Department of Internal Medicine, Virginia Commonwealth University, Richmond, VA, United States.
Division of Gastroenterology, Hepatology and Nutrition, Department of Internal Medicine, Virginia Commonwealth University, Richmond, VA, United States.
Front Endocrinol (Lausanne). 2021 May 10;12:665987. doi: 10.3389/fendo.2021.665987. eCollection 2021.

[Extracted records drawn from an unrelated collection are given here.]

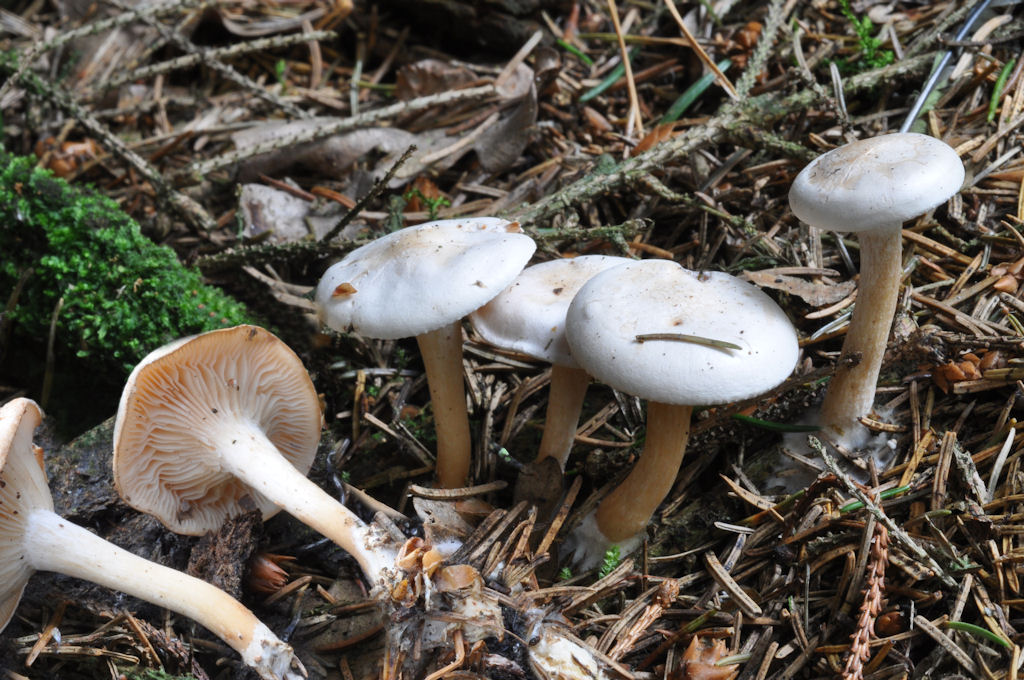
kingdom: Fungi
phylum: Basidiomycota
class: Agaricomycetes
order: Agaricales
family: Tricholomataceae
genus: Leucocybe
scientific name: Leucocybe candicans
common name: kridt-tragthat
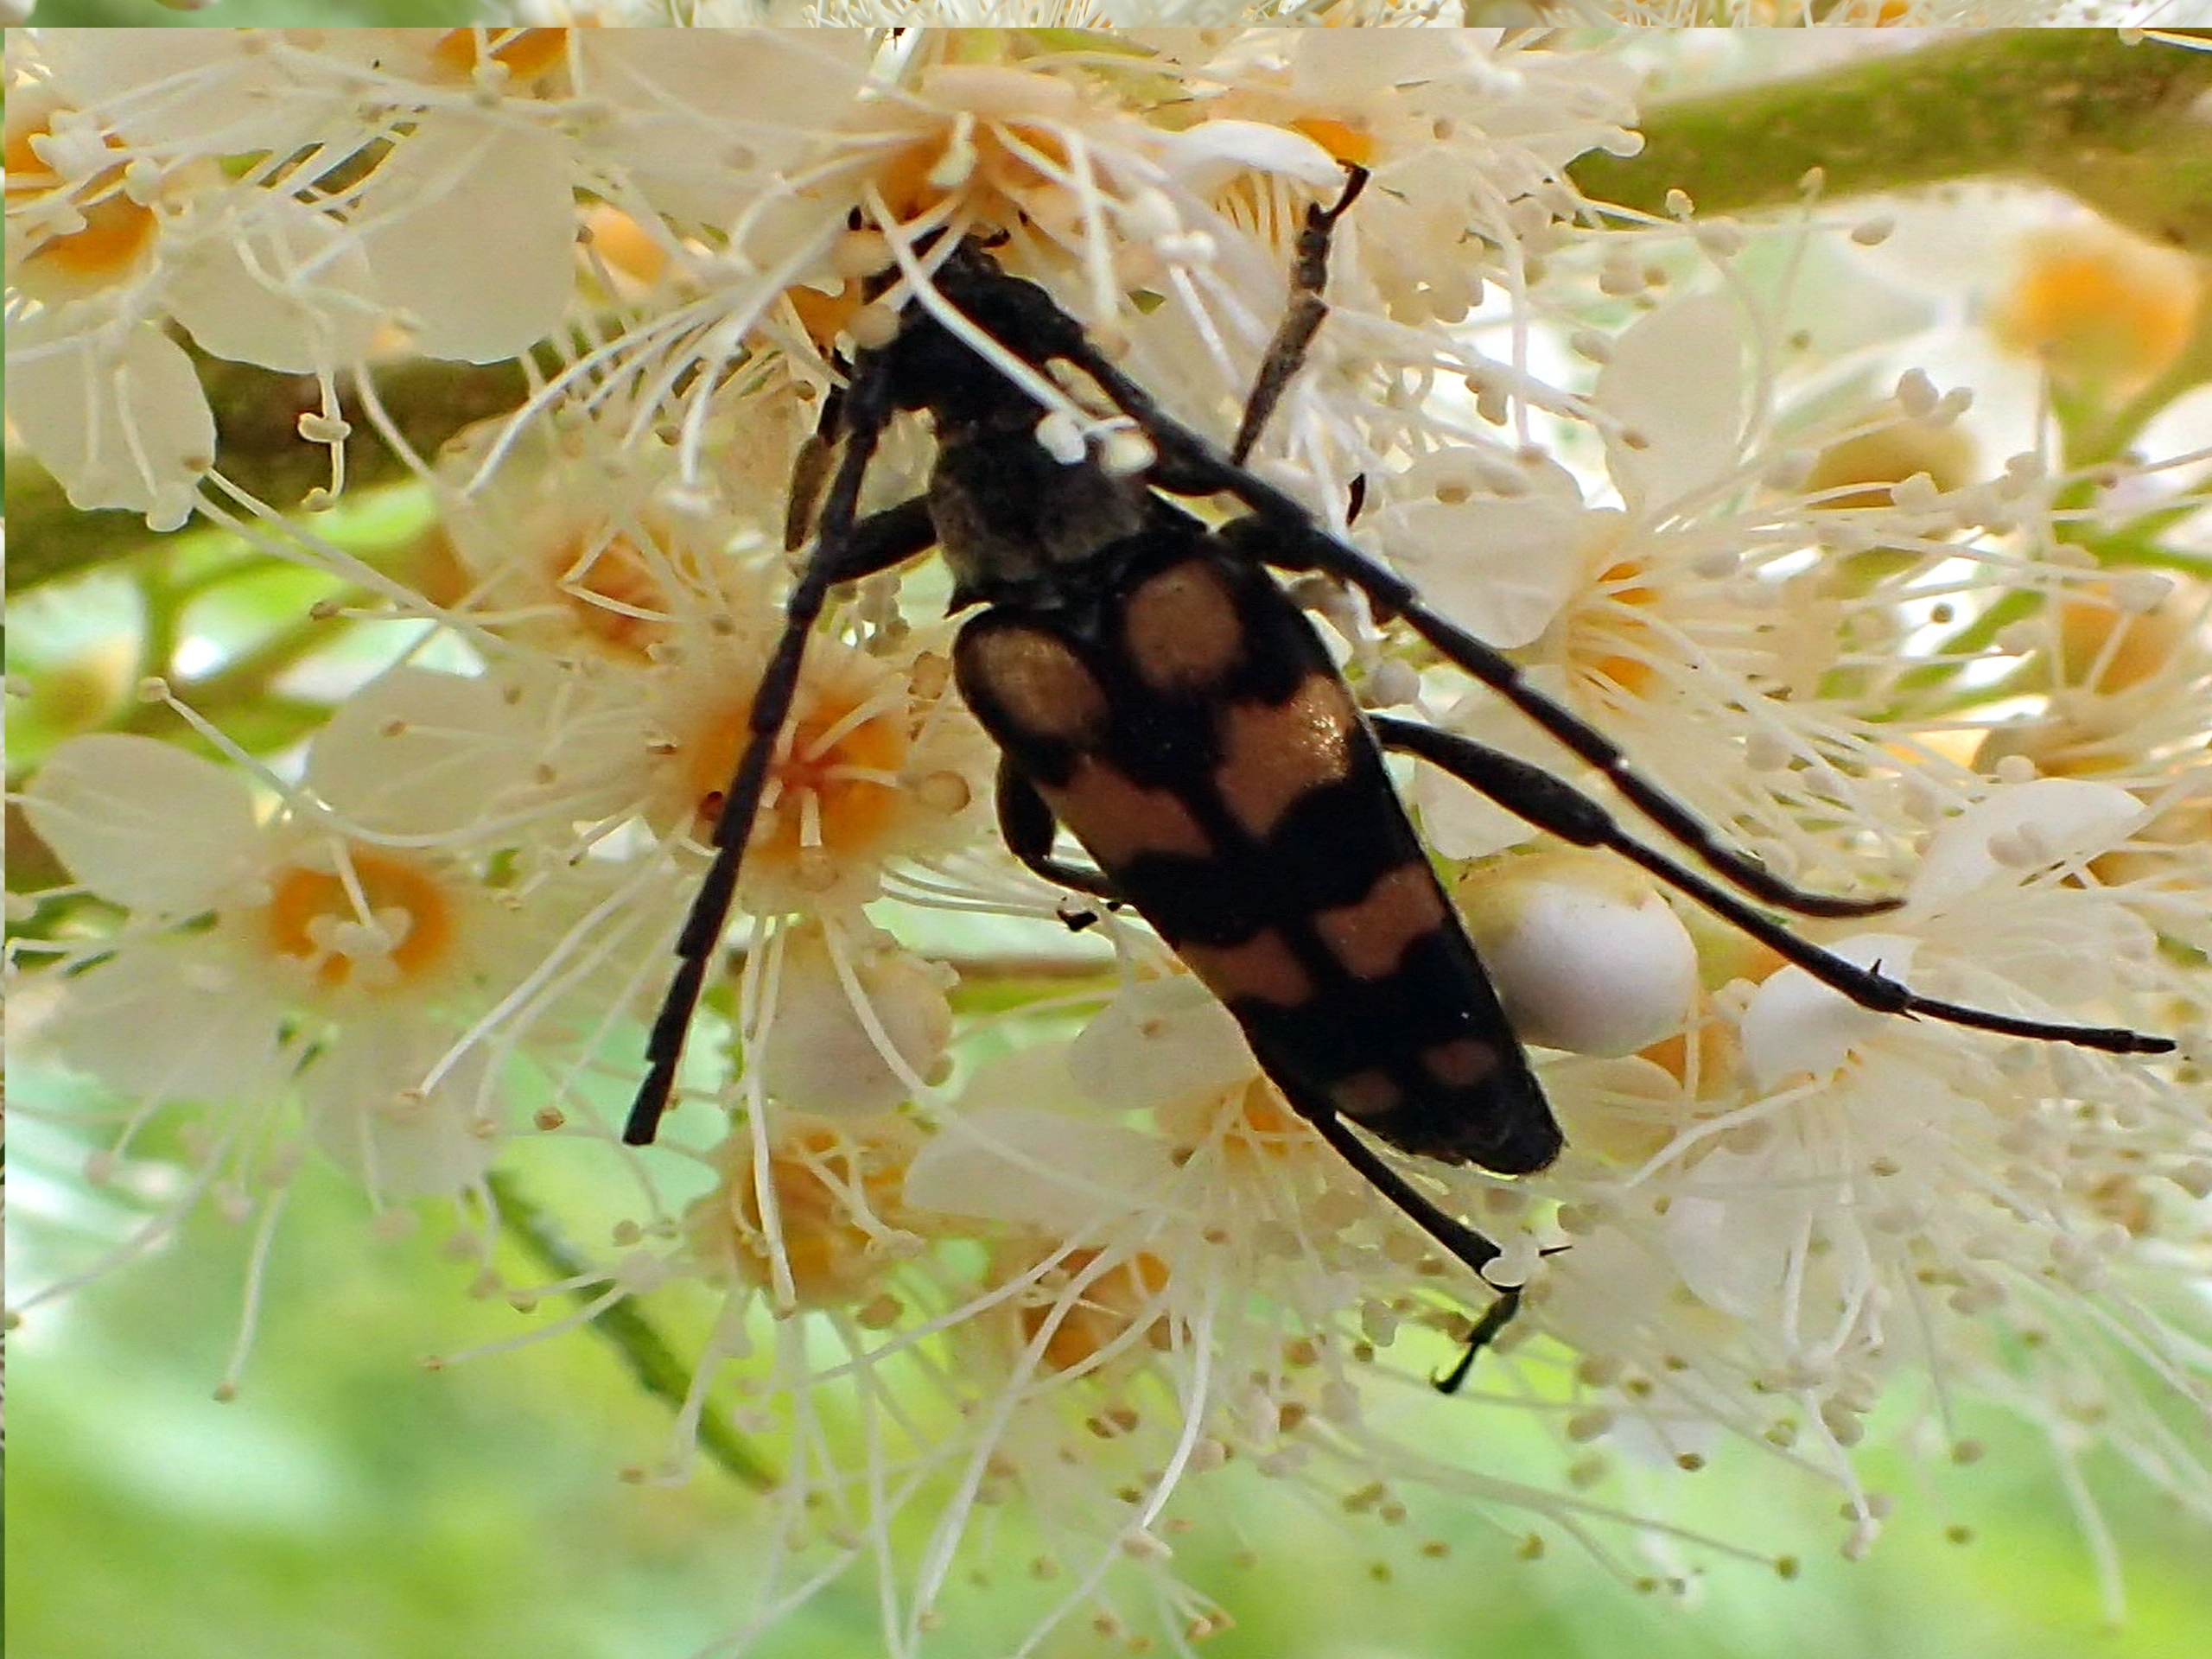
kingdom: Animalia
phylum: Arthropoda
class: Insecta
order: Coleoptera
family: Cerambycidae
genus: Leptura
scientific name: Leptura quadrifasciata
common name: Firebåndet blomsterbuk
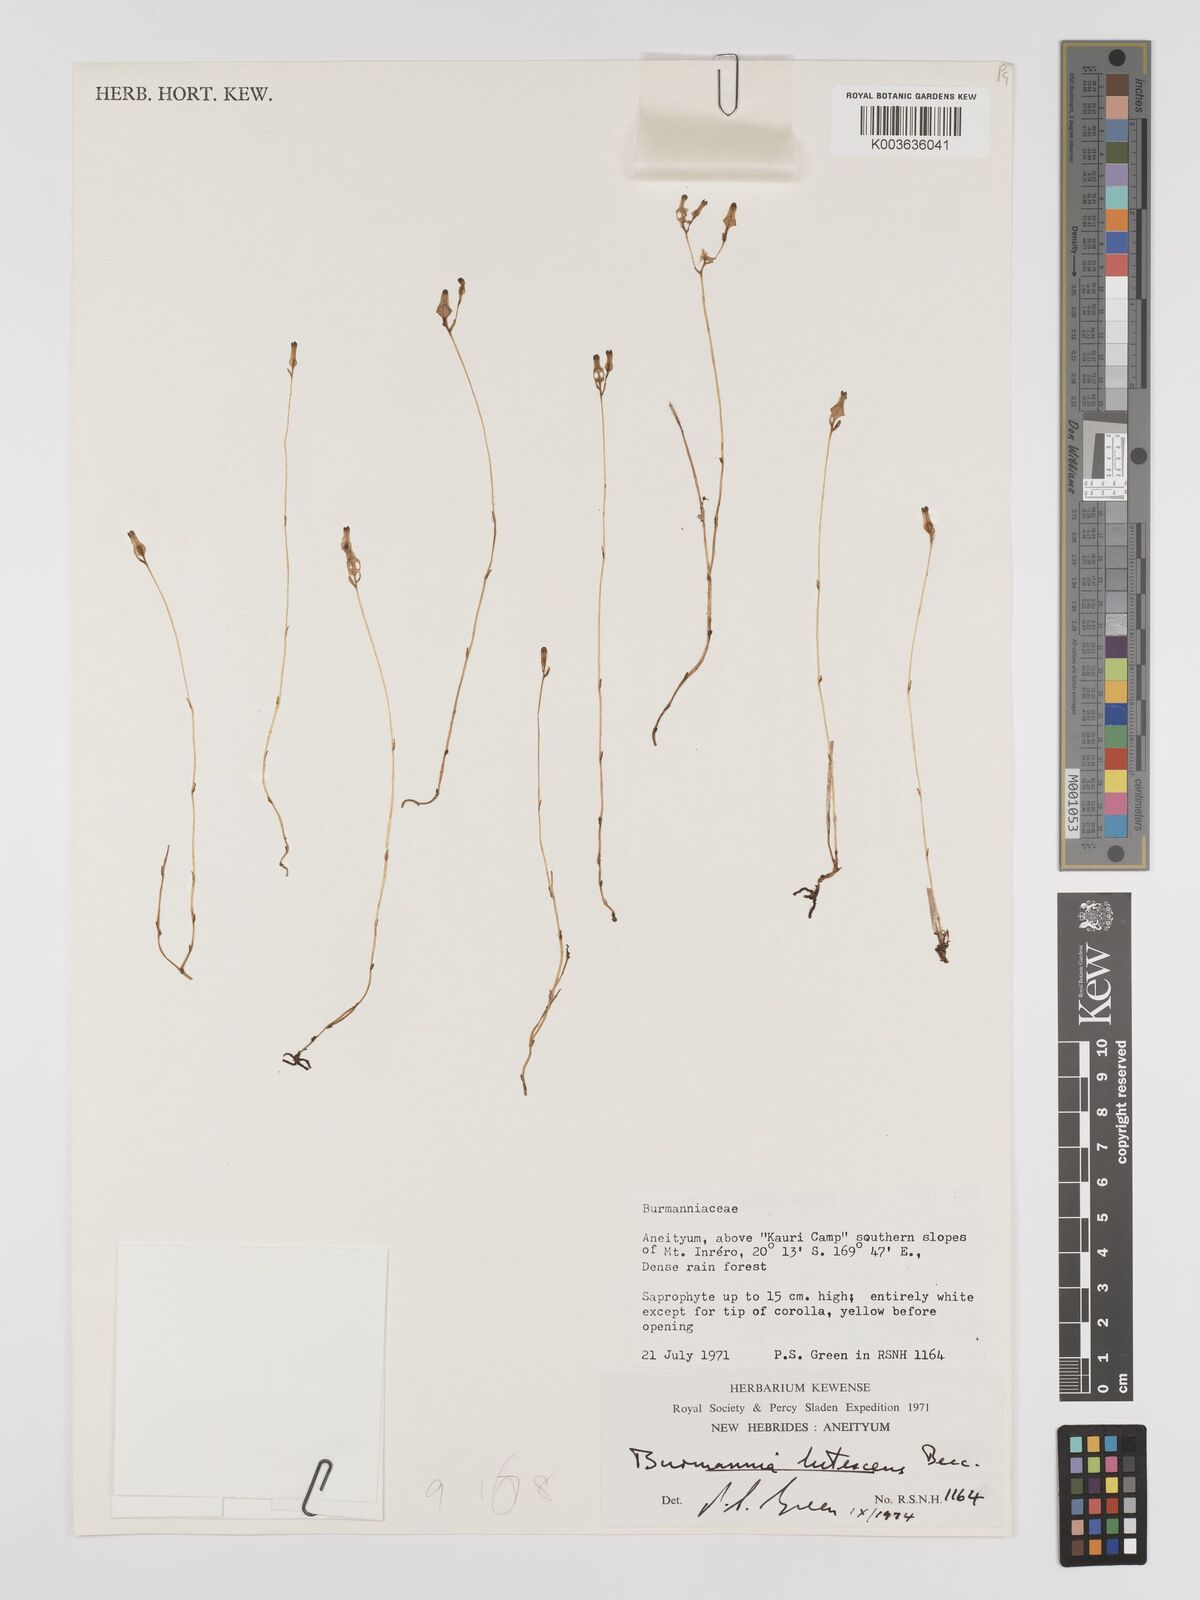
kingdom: Plantae
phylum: Tracheophyta
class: Liliopsida
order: Dioscoreales
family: Burmanniaceae
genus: Burmannia
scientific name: Burmannia lutescens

Nonalcoholic fatty liver disease (NAFLD) has emerged as a leading cause of chronic liver disease worldwide in the past few decades as a consequence of the global obesity epidemic and is associated with significant morbidity and mortality. NAFLD is closely associated with components of the metabolic syndrome, type 2 diabetes mellitus and cardiovascular disease, suggesting a plausible metabolic mechanistic basis. Metabolic inflexibility is considered a nidus for NAFLD pathogenesis, causing lipotoxicity, mitochondrial dysfunction and cellular stress leading to inflammation, apoptosis and fibrogenesis, thus mediating disease progression into nonalcoholic steatohepatitis (NASH) and ultimately cirrhosis. In this review, we describe they key metabolic drivers that contribute to development of NAFLD and NASH, and we explain how NASH is a metabolic disease. Understanding the metabolic basis of NASH is crucial for the prevention and treatment of this disease.
非酒精性脂肪性肝病(NAFLD)在过去几十年中已成为全球慢性肝病的主要病因,这是由于全球肥胖症的流行,且与显著的发病率和死亡率相关。NAFLD 与代谢综合征的成分、2 型糖尿病和心血管疾病密切相关,这提示了一种合理的代谢机制基础。代谢灵活性差被认为是 NAFLD 发病机制的核心,导致脂毒性、线粒体功能障碍和细胞应激,从而导致炎症、细胞凋亡和纤维化,进而介导疾病进展为非酒精性脂肪性肝炎(NASH),最终发展为肝硬化。在这篇综述中,我们描述了导致 NAFLD 和 NASH 发生的关键代谢驱动因素,并解释了为什么 NASH 是一种代谢疾病。了解 NASH 的代谢基础对于预防和治疗这种疾病至关重要。